A few weeks ago rumors abounded that New York Mayor-elect Bill de Blasio would appoint the radical Weingarten, president of the American Federation of Teachers, to be the city’s new chancellor of education.
But de Blasio has selected Carmen Farina, a former teacher and principal who backs some of the mayor-elect’s polices but seems a lot more moderate – and probably more reasonable – than Weingarten.
Farina, 70, once taught at Public School 29 in the city and was later principal at P.S. 6, a high-achieving school in Manhattan, according to a report from the Houston Chronicle.
She later went on to serve on the District 15 school board in Brooklyn, then worked for a time as deputy to Joel Klein, Mayor Michael Bloomberg’s first school chancellor, before retiring in 2006.
It’s hard to say how school reformers should interpret her appointment.
On the one hand Farina has ties to Bloomberg through Klein. And she has a strong record of helping to create several smaller, well operated schools in District 15, a tactic favored by Bloomberg.
On the other hands she seems to oppose standardized testing, even though there’s no other way to separate truly good teachers from the struggling. She is also an advocate of universal pre-kindergarten classes, although research is not definitive on the benefits of those programs.
Farina’s position on expanded school choice – and letting charter schools continue to use unoccupied space in regular school buildings – is not clear. De Blasio sides with the unions, which oppose any sort of school choice or competition for students.
The incoming mayor has even threatened to make charter schools pay rent for space in public school buildings, even though charter schools are public schools.
It’s not known how far de Blasio and Farina will go to satisfy several municipal labor unions – including the United Federation of Teachers – that have been working with expired contracts for several years, due to Bloomberg’s insistence on pay freezes. Negotiating new contracts to the union’s liking could be incredibly expensive for the city.
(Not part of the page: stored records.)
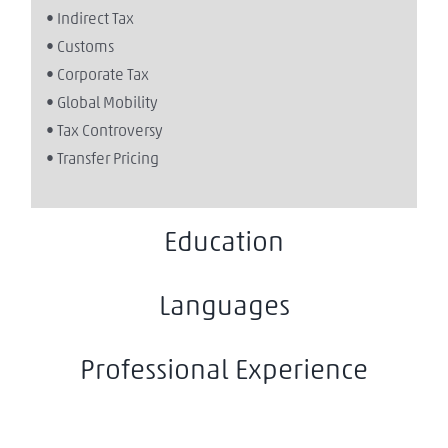
• Indirect Tax
• Customs
• Corporate Tax
• Global Mobility
• Tax Controversy
• Transfer Pricing
Education
Languages
Professional Experience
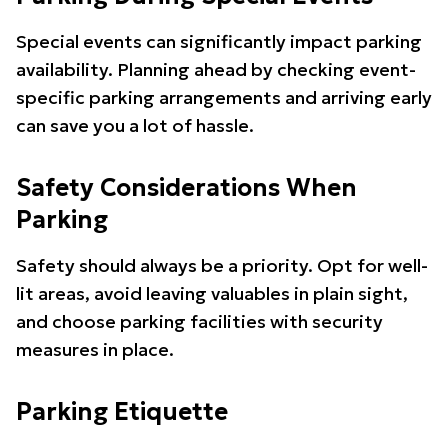
Special events can significantly impact parking
availability. Planning ahead by checking event-
specific parking arrangements and arriving early
can save you a lot of hassle.
Safety Considerations When
Parking
Safety should always be a priority. Opt for well-
lit areas, avoid leaving valuables in plain sight,
and choose parking facilities with security
measures in place.
Parking Etiquette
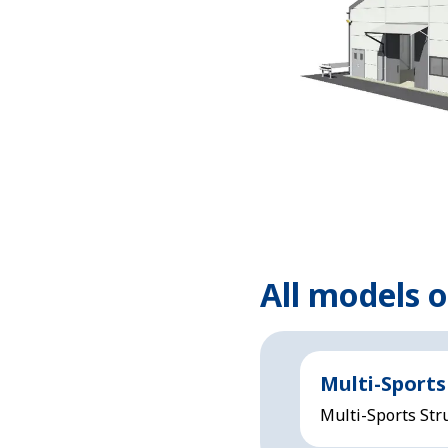
All models 
Multi-Sports
Multi-Sports Stru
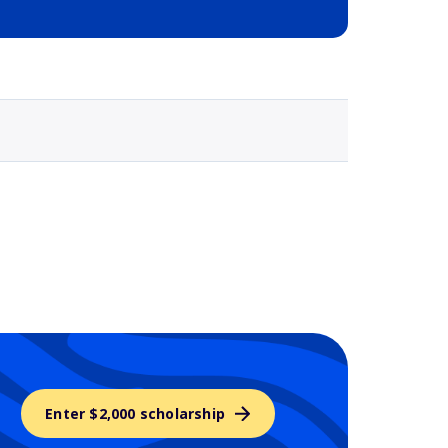
Selected school 3
Enter $2,000 scholarship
Eva Moskowicz, one of the city’s top charter school operators who is hated by the unions and most other de Blasio supporters, seemed willing to take a wait-and-see approach to the new chancellor.
“I know Carmen well and she is an educator who cares,” Moskowicz said. “The question is will she protect and expand public charter school options for families who need and are demanding them?”
Only time will answer that question. For now, all we can say is she’s not Weingarten, and that’s definitely a good thing.